Chair and Walter Schroeder Professor
Department of Microbiology and Immunology
Dr. Kirby graduated from the University of Illinois at Urbana-Champaign in 1992 and received his PhD in Biochemistry from that institution in 1998. From 1998-2002, Dr. Kirby was a postdoctoral fellow in molecular cell biology at the University of California, Berkeley.
From 2002-2006, Dr. Kirby was Assistant Professor of Biology at the Georgia Institute of Technology. He was Associate Professor of Microbiology at the University of Iowa from 2007-2014, before being promoted to the rank of Professor. Additionally at the University of Iowa, Dr. Kirby was a faculty member in the Center for Biocatalysis and Bioengineering; Medical Scientist Training Program; Interdisciplinary Graduate Programs in Genetics and Informatics; Fraternal Order Eagles Diabetes Research Center; Sloan Center for Exemplary Mentoring; Interdisciplinary Institute for Human Genetics; Behavioral-Biomedical Interface Training Program; Department of Urology (where he also served as Director of Residents Research); and Obesity Research and Education Initiative. Dr. Kirby joined MCW as Professor and Chair of the Department of Microbiology and Immunology on January 1, 2017. He also holds the Walter Schroeder Professorship in Microbiology and Immunology.
Dr. Kirby’s major areas of research focus on signal transduction in diverse bacteria ranging from soil dwelling spore formers (Bacillus subtilis and Myxococcus xanthus) to biofilm forming pathogens, to microbial communities in the gut. Dr. Kirby is actively investigating interactions between M. xanthus and B. subtilis as a model for predator-prey interactions in vivo, primarily to assess the role of production of specialized metabolites, similar to antibiotics, on both sides of the predator-prey equation.
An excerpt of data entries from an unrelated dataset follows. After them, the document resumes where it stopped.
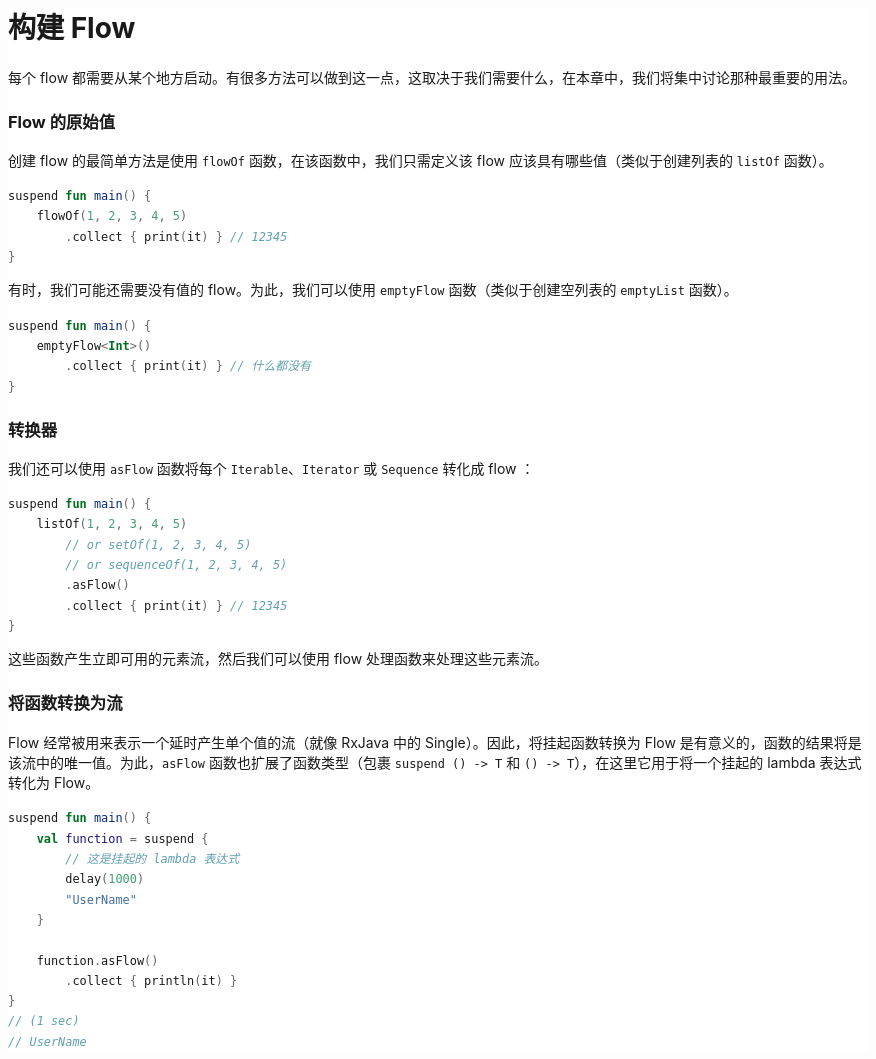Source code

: # 构建 Flow

每个 flow 都需要从某个地方启动。有很多方法可以做到这一点，这取决于我们需要什么，在本章中，我们将集中讨论那种最重要的用法。

### Flow 的原始值

创建 flow 的最简单方法是使用 `flowOf` 函数，在该函数中，我们只需定义该 flow 应该具有哪些值（类似于创建列表的 `listOf` 函数）。

```kotlin
suspend fun main() {
    flowOf(1, 2, 3, 4, 5)
        .collect { print(it) } // 12345
}
```

有时，我们可能还需要没有值的 flow。为此，我们可以使用 `emptyFlow` 函数（类似于创建空列表的 `emptyList` 函数）。

```kotlin
suspend fun main() {
    emptyFlow<Int>()
        .collect { print(it) } // 什么都没有
}
```

### 转换器

我们还可以使用 `asFlow` 函数将每个 `Iterable`、`Iterator` 或 `Sequence` 转化成 flow ：

```kotlin
suspend fun main() {
    listOf(1, 2, 3, 4, 5)
        // or setOf(1, 2, 3, 4, 5)
        // or sequenceOf(1, 2, 3, 4, 5)
        .asFlow()
        .collect { print(it) } // 12345
}
```

这些函数产生立即可用的元素流，然后我们可以使用 flow 处理函数来处理这些元素流。

### 将函数转换为流

Flow 经常被用来表示一个延时产生单个值的流（就像 RxJava 中的 Single）。因此，将挂起函数转换为 Flow 是有意义的，函数的结果将是该流中的唯一值。为此，`asFlow` 函数也扩展了函数类型（包裹 `suspend () -> T` 和 `() -> T`），在这里它用于将一个挂起的 lambda 表达式转化为 Flow。

```kotlin
suspend fun main() {
    val function = suspend {
        // 这是挂起的 lambda 表达式
        delay(1000)
        "UserName"
    }

    function.asFlow()
        .collect { println(it) }
}
// (1 sec)
// UserName
```
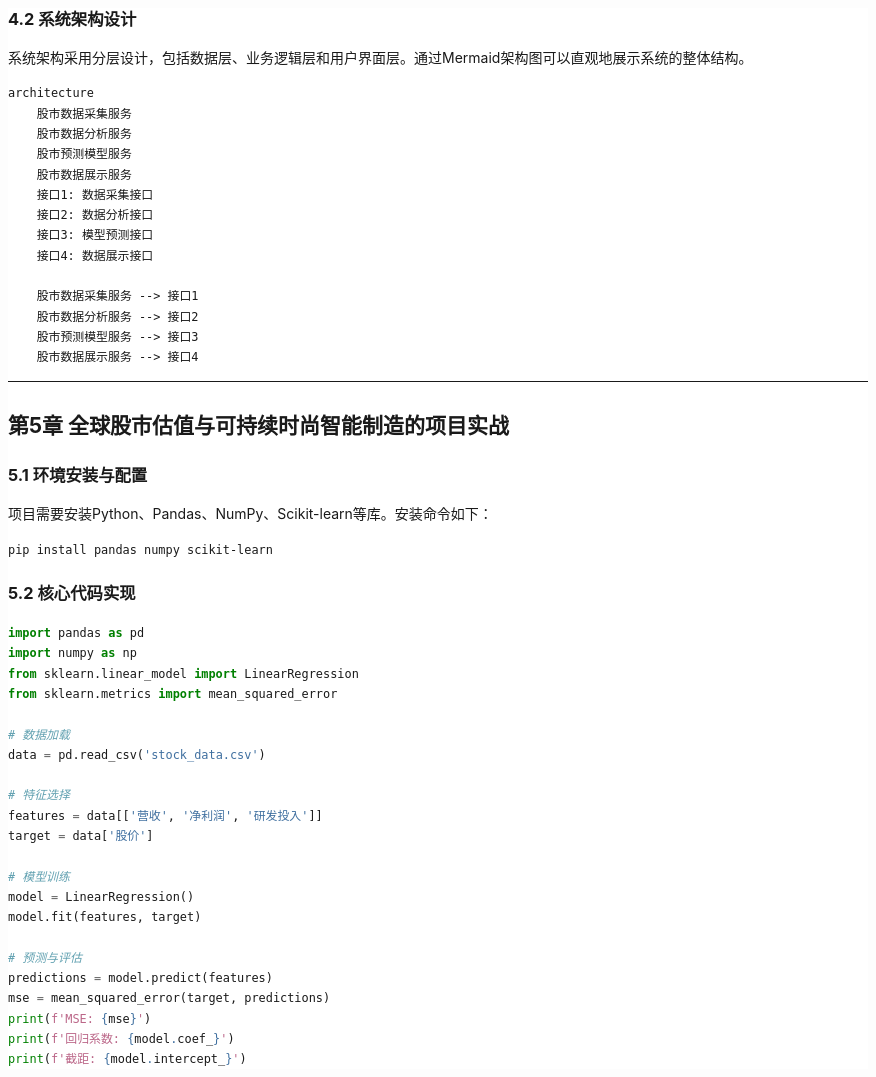 ### 4.2 系统架构设计

系统架构采用分层设计，包括数据层、业务逻辑层和用户界面层。通过Mermaid架构图可以直观地展示系统的整体结构。

```mermaid
architecture
    股市数据采集服务
    股市数据分析服务
    股市预测模型服务
    股市数据展示服务
    接口1: 数据采集接口
    接口2: 数据分析接口
    接口3: 模型预测接口
    接口4: 数据展示接口

    股市数据采集服务 --> 接口1
    股市数据分析服务 --> 接口2
    股市预测模型服务 --> 接口3
    股市数据展示服务 --> 接口4
```

---

## 第5章 全球股市估值与可持续时尚智能制造的项目实战

### 5.1 环境安装与配置

项目需要安装Python、Pandas、NumPy、Scikit-learn等库。安装命令如下：

```bash
pip install pandas numpy scikit-learn
```

### 5.2 核心代码实现

```python
import pandas as pd
import numpy as np
from sklearn.linear_model import LinearRegression
from sklearn.metrics import mean_squared_error

# 数据加载
data = pd.read_csv('stock_data.csv')

# 特征选择
features = data[['营收', '净利润', '研发投入']]
target = data['股价']

# 模型训练
model = LinearRegression()
model.fit(features, target)

# 预测与评估
predictions = model.predict(features)
mse = mean_squared_error(target, predictions)
print(f'MSE: {mse}')
print(f'回归系数: {model.coef_}')
print(f'截距: {model.intercept_}')
```
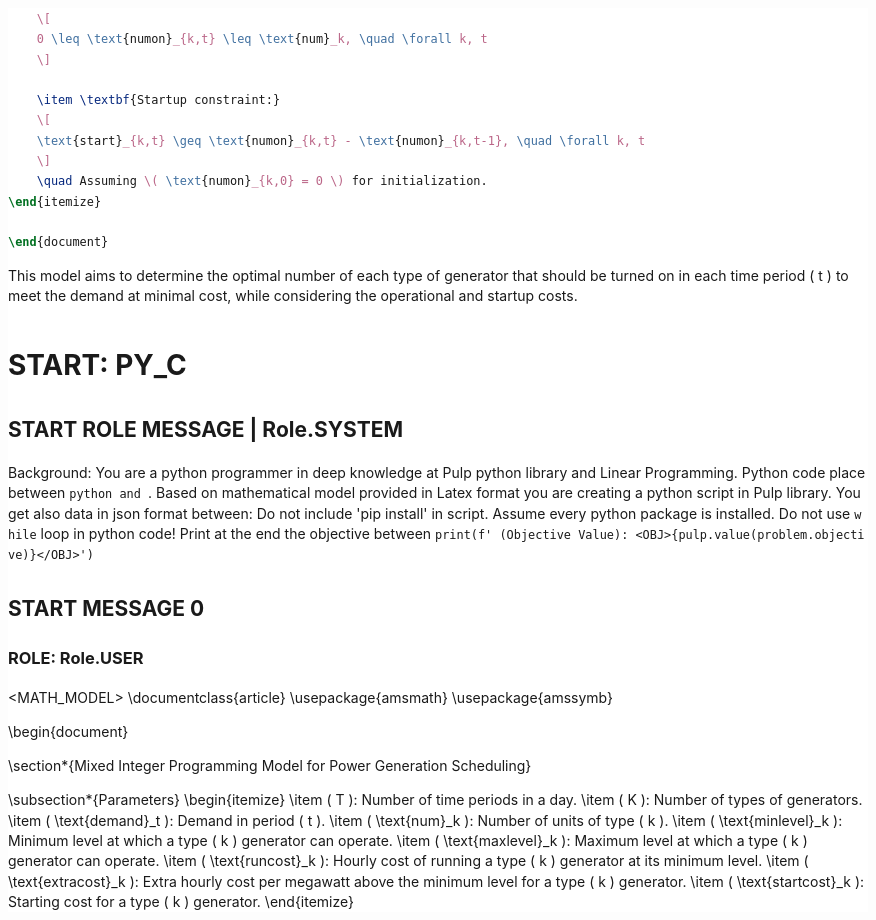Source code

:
 ```latex
    \[
    0 \leq \text{numon}_{k,t} \leq \text{num}_k, \quad \forall k, t
    \]

    \item \textbf{Startup constraint:}
    \[
    \text{start}_{k,t} \geq \text{numon}_{k,t} - \text{numon}_{k,t-1}, \quad \forall k, t
    \]
    \quad Assuming \( \text{numon}_{k,0} = 0 \) for initialization.
\end{itemize}

\end{document}
```

This model aims to determine the optimal number of each type of generator that should be turned on in each time period \( t \) to meet the demand at minimal cost, while considering the operational and startup costs.

# START: PY_C 
## START ROLE MESSAGE | Role.SYSTEM 
Background: You are a python programmer in deep knowledge at Pulp python library and Linear Programming. Python code place between ```python and ```. Based on mathematical model provided in Latex format you are creating a python script in Pulp library. You get also data in json format between: <DATA></DATA> Do not include 'pip install' in script. Assume every python package is installed. Do not use `while` loop in python code! Print at the end the objective between <OBJ></OBJ> `print(f' (Objective Value): <OBJ>{pulp.value(problem.objective)}</OBJ>')` 
## START MESSAGE 0 
### ROLE: Role.USER
<MATH_MODEL>
\documentclass{article}
\usepackage{amsmath}
\usepackage{amssymb}

\begin{document}

\section*{Mixed Integer Programming Model for Power Generation Scheduling}

\subsection*{Parameters}
\begin{itemize}
    \item \( T \): Number of time periods in a day.
    \item \( K \): Number of types of generators.
    \item \( \text{demand}_t \): Demand in period \( t \).
    \item \( \text{num}_k \): Number of units of type \( k \).
    \item \( \text{minlevel}_k \): Minimum level at which a type \( k \) generator can operate.
    \item \( \text{maxlevel}_k \): Maximum level at which a type \( k \) generator can operate.
    \item \( \text{runcost}_k \): Hourly cost of running a type \( k \) generator at its minimum level.
    \item \( \text{extracost}_k \): Extra hourly cost per megawatt above the minimum level for a type \( k \) generator.
    \item \( \text{startcost}_k \): Starting cost for a type \( k \) generator.
\end{itemize}
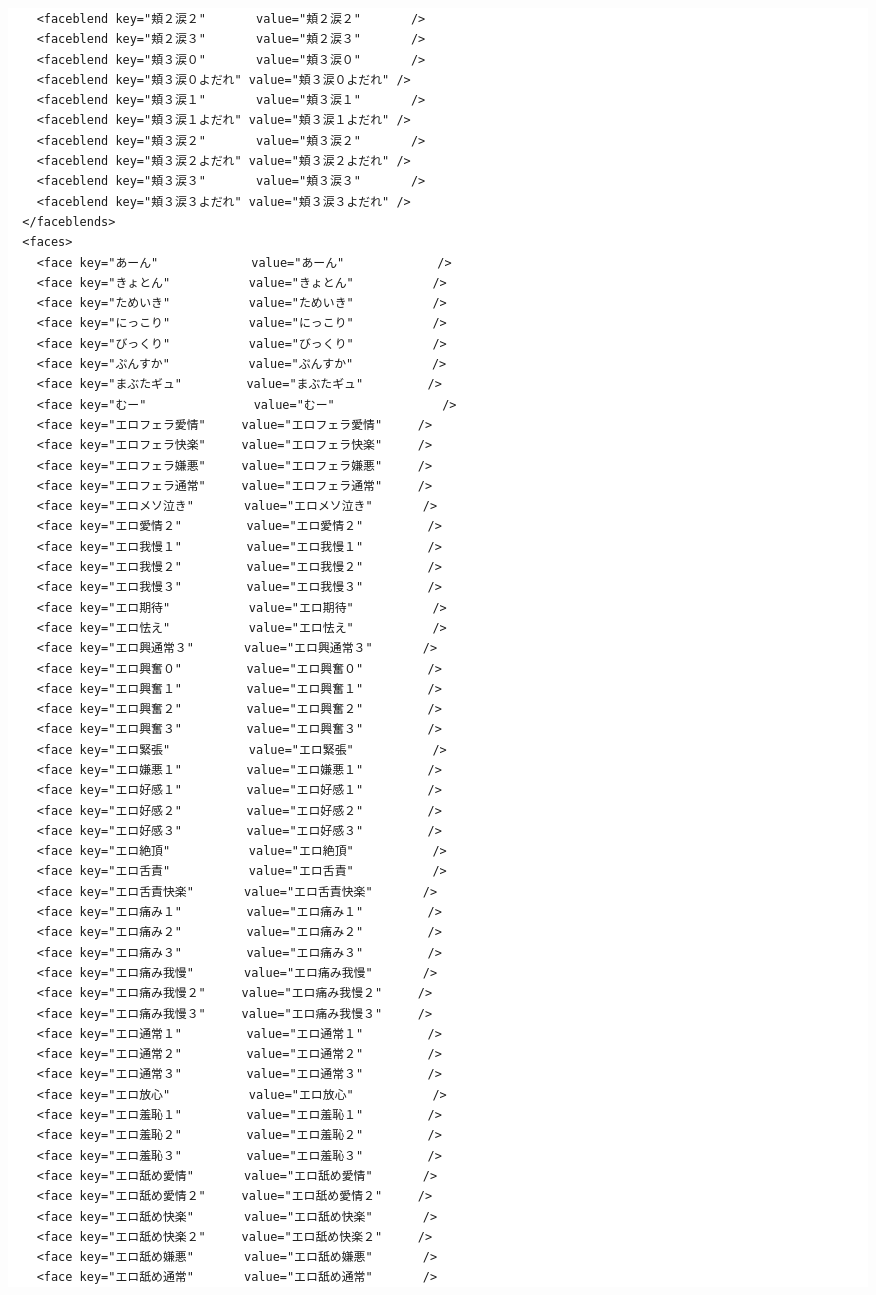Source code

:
 ```
    <faceblend key="頬２涙２"       value="頬２涙２"       />
    <faceblend key="頬２涙３"       value="頬２涙３"       />
    <faceblend key="頬３涙０"       value="頬３涙０"       />
    <faceblend key="頬３涙０よだれ" value="頬３涙０よだれ" />
    <faceblend key="頬３涙１"       value="頬３涙１"       />
    <faceblend key="頬３涙１よだれ" value="頬３涙１よだれ" />
    <faceblend key="頬３涙２"       value="頬３涙２"       />
    <faceblend key="頬３涙２よだれ" value="頬３涙２よだれ" />
    <faceblend key="頬３涙３"       value="頬３涙３"       />
    <faceblend key="頬３涙３よだれ" value="頬３涙３よだれ" />
  </faceblends>
  <faces>
    <face key="あーん"             value="あーん"             />
    <face key="きょとん"           value="きょとん"           />
    <face key="ためいき"           value="ためいき"           />
    <face key="にっこり"           value="にっこり"           />
    <face key="びっくり"           value="びっくり"           />
    <face key="ぷんすか"           value="ぷんすか"           />
    <face key="まぶたギュ"         value="まぶたギュ"         />
    <face key="むー"               value="むー"               />
    <face key="エロフェラ愛情"     value="エロフェラ愛情"     />
    <face key="エロフェラ快楽"     value="エロフェラ快楽"     />
    <face key="エロフェラ嫌悪"     value="エロフェラ嫌悪"     />
    <face key="エロフェラ通常"     value="エロフェラ通常"     />
    <face key="エロメソ泣き"       value="エロメソ泣き"       />
    <face key="エロ愛情２"         value="エロ愛情２"         />
    <face key="エロ我慢１"         value="エロ我慢１"         />
    <face key="エロ我慢２"         value="エロ我慢２"         />
    <face key="エロ我慢３"         value="エロ我慢３"         />
    <face key="エロ期待"           value="エロ期待"           />
    <face key="エロ怯え"           value="エロ怯え"           />
    <face key="エロ興通常３"       value="エロ興通常３"       />
    <face key="エロ興奮０"         value="エロ興奮０"         />
    <face key="エロ興奮１"         value="エロ興奮１"         />
    <face key="エロ興奮２"         value="エロ興奮２"         />
    <face key="エロ興奮３"         value="エロ興奮３"         />
    <face key="エロ緊張"           value="エロ緊張"           />
    <face key="エロ嫌悪１"         value="エロ嫌悪１"         />
    <face key="エロ好感１"         value="エロ好感１"         />
    <face key="エロ好感２"         value="エロ好感２"         />
    <face key="エロ好感３"         value="エロ好感３"         />
    <face key="エロ絶頂"           value="エロ絶頂"           />
    <face key="エロ舌責"           value="エロ舌責"           />
    <face key="エロ舌責快楽"       value="エロ舌責快楽"       />
    <face key="エロ痛み１"         value="エロ痛み１"         />
    <face key="エロ痛み２"         value="エロ痛み２"         />
    <face key="エロ痛み３"         value="エロ痛み３"         />
    <face key="エロ痛み我慢"       value="エロ痛み我慢"       />
    <face key="エロ痛み我慢２"     value="エロ痛み我慢２"     />
    <face key="エロ痛み我慢３"     value="エロ痛み我慢３"     />
    <face key="エロ通常１"         value="エロ通常１"         />
    <face key="エロ通常２"         value="エロ通常２"         />
    <face key="エロ通常３"         value="エロ通常３"         />
    <face key="エロ放心"           value="エロ放心"           />
    <face key="エロ羞恥１"         value="エロ羞恥１"         />
    <face key="エロ羞恥２"         value="エロ羞恥２"         />
    <face key="エロ羞恥３"         value="エロ羞恥３"         />
    <face key="エロ舐め愛情"       value="エロ舐め愛情"       />
    <face key="エロ舐め愛情２"     value="エロ舐め愛情２"     />
    <face key="エロ舐め快楽"       value="エロ舐め快楽"       />
    <face key="エロ舐め快楽２"     value="エロ舐め快楽２"     />
    <face key="エロ舐め嫌悪"       value="エロ舐め嫌悪"       />
    <face key="エロ舐め通常"       value="エロ舐め通常"       />
```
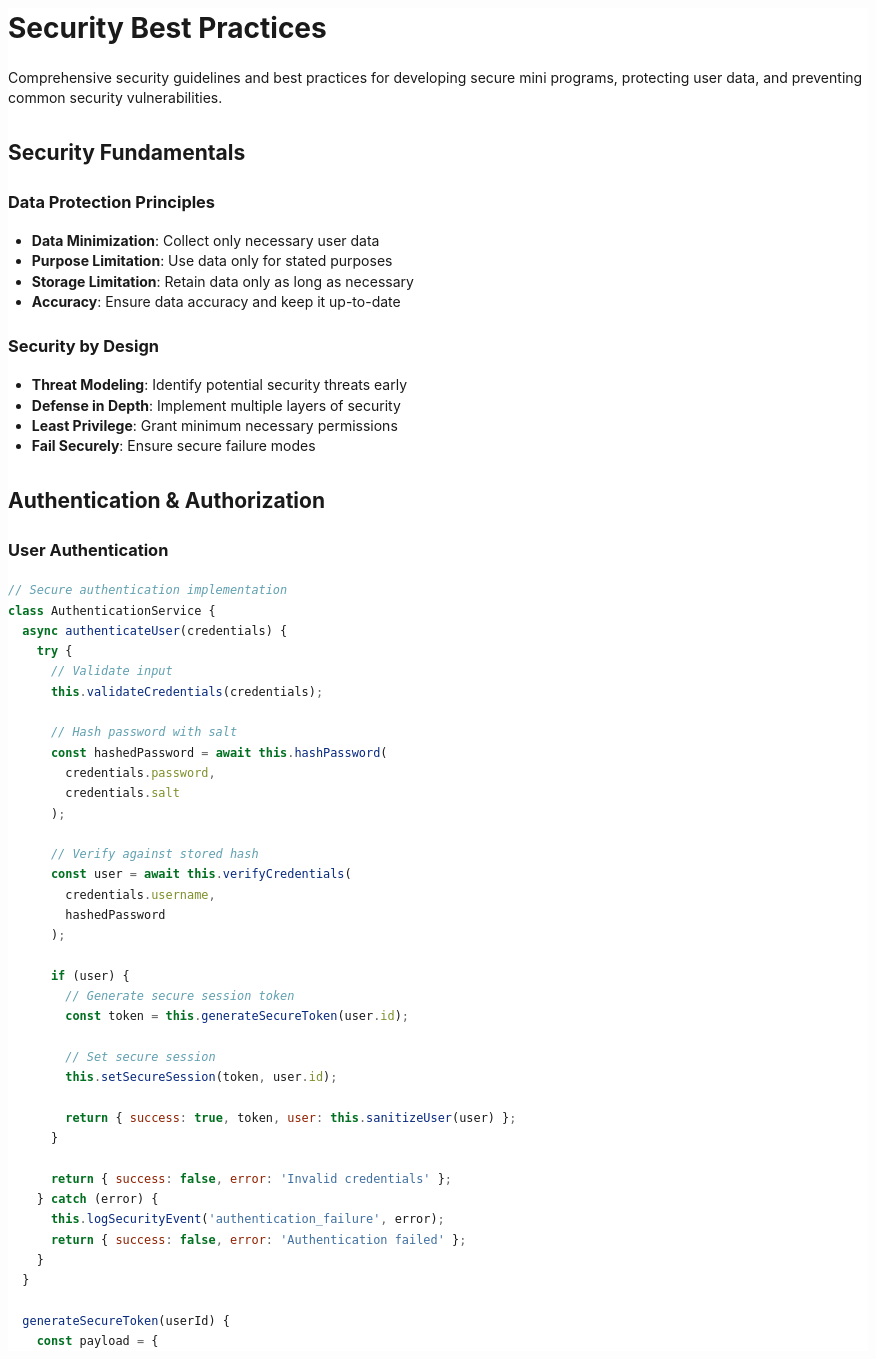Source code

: # Security Best Practices

Comprehensive security guidelines and best practices for developing secure mini programs, protecting user data, and preventing common security vulnerabilities.

## Security Fundamentals

### Data Protection Principles
- **Data Minimization**: Collect only necessary user data
- **Purpose Limitation**: Use data only for stated purposes
- **Storage Limitation**: Retain data only as long as necessary
- **Accuracy**: Ensure data accuracy and keep it up-to-date

### Security by Design
- **Threat Modeling**: Identify potential security threats early
- **Defense in Depth**: Implement multiple layers of security
- **Least Privilege**: Grant minimum necessary permissions
- **Fail Securely**: Ensure secure failure modes

## Authentication & Authorization

### User Authentication
```javascript
// Secure authentication implementation
class AuthenticationService {
  async authenticateUser(credentials) {
    try {
      // Validate input
      this.validateCredentials(credentials);
      
      // Hash password with salt
      const hashedPassword = await this.hashPassword(
        credentials.password, 
        credentials.salt
      );
      
      // Verify against stored hash
      const user = await this.verifyCredentials(
        credentials.username, 
        hashedPassword
      );
      
      if (user) {
        // Generate secure session token
        const token = this.generateSecureToken(user.id);
        
        // Set secure session
        this.setSecureSession(token, user.id);
        
        return { success: true, token, user: this.sanitizeUser(user) };
      }
      
      return { success: false, error: 'Invalid credentials' };
    } catch (error) {
      this.logSecurityEvent('authentication_failure', error);
      return { success: false, error: 'Authentication failed' };
    }
  }
  
  generateSecureToken(userId) {
    const payload = {
```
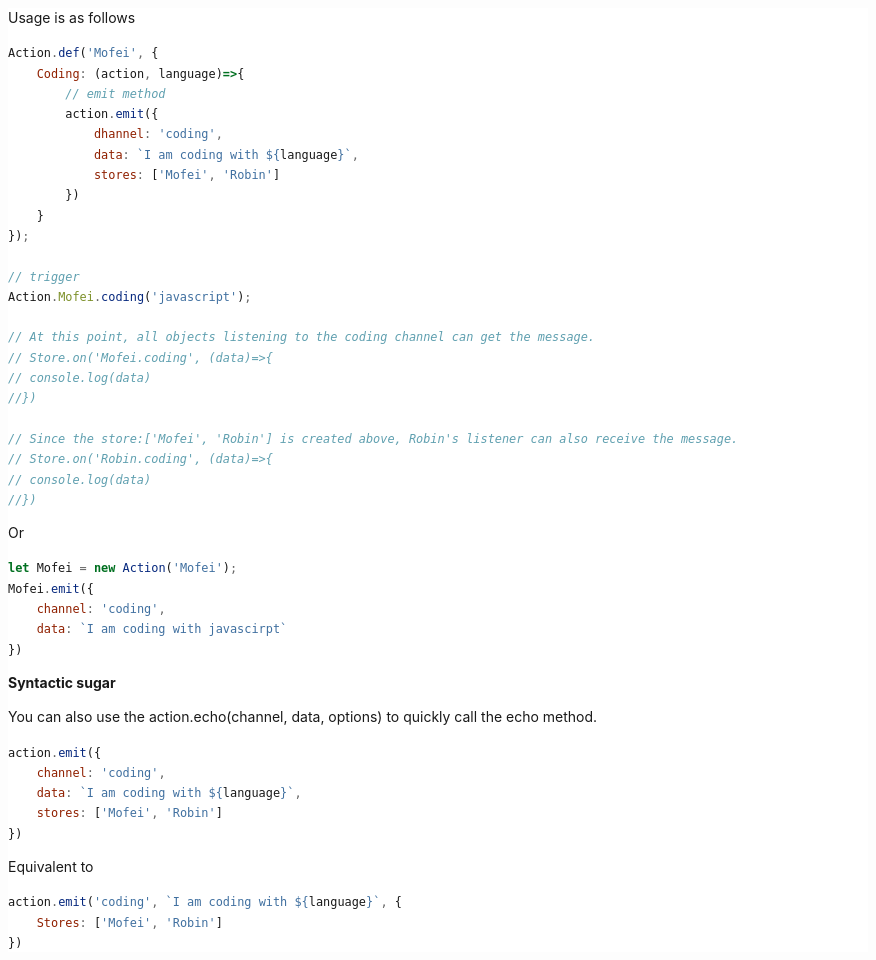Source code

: Usage is as follows

```javascript
Action.def('Mofei', {
    Coding: (action, language)=>{
        // emit method
        action.emit({
            dhannel: 'coding',
            data: `I am coding with ${language}`,
            stores: ['Mofei', 'Robin']
        })
    }
});

// trigger
Action.Mofei.coding('javascript');

// At this point, all objects listening to the coding channel can get the message.
// Store.on('Mofei.coding', (data)=>{
// console.log(data)
//})

// Since the store:['Mofei', 'Robin'] is created above, Robin's listener can also receive the message.
// Store.on('Robin.coding', (data)=>{
// console.log(data)
//})
```

Or

```javascript
let Mofei = new Action('Mofei');
Mofei.emit({
    channel: 'coding',
    data: `I am coding with javascirpt`
})
```

**Syntactic sugar**

You can also use the action.echo(channel, data, options) to quickly call the echo method.

```JavaScript
action.emit({
    channel: 'coding',
    data: `I am coding with ${language}`,
    stores: ['Mofei', 'Robin']
})
```

Equivalent to

```JavaScript
action.emit('coding', `I am coding with ${language}`, {
    Stores: ['Mofei', 'Robin']
})
```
Additionally, he has been examining the role of xenobiotics (antipsychotics, antihypertensives and antibiotics) for their capacity to disrupt the gut microbiota with deleterious consequences on metabolism.
Dr. Kirby has held numerous professional positions. Since 1997, he has been a member of the American Society of Microbiology; from 2006-2007, he was Division Chair, American Society for Microbiology: Cell and Structural Biology, and served as the Division Advisor from 2007-2008. He was an Instructor at the Cold Spring Harbor Laboratory: Advanced Bacterial Genetics from 2006-2010. He also serves as Science Advisor for Hennepin Life Sciences, Academic Editor for PLOS ONE, and Chair of the GRC on Sensory Transduction in Microorganisms. Additionally, Dr. Kirby serves on the Editorial Advisory Boards of Molecular Microbiology and Frontiers in Microbiology.
Dr. Kirby has been significantly involved in undergraduate, medical student, graduate and postdoctoral education, including serving as a thesis advisor and on thesis committees in anatomy and cell biology, biochemistry, bioinformatics, biology, epidemiology, genetics and microbiology. He also continues to serve as a mentor to faculty members at other institutions around the country.
Dr. Kirby has participated in approximately 130 invited lectures, workshops and presentations, both nationally and internationally. His bibliography includes more than 50 articles and book chapters. His work has been reproduced in several textbooks and received recognition in the press, including the New York Times, Popular Science and Nature Reviews.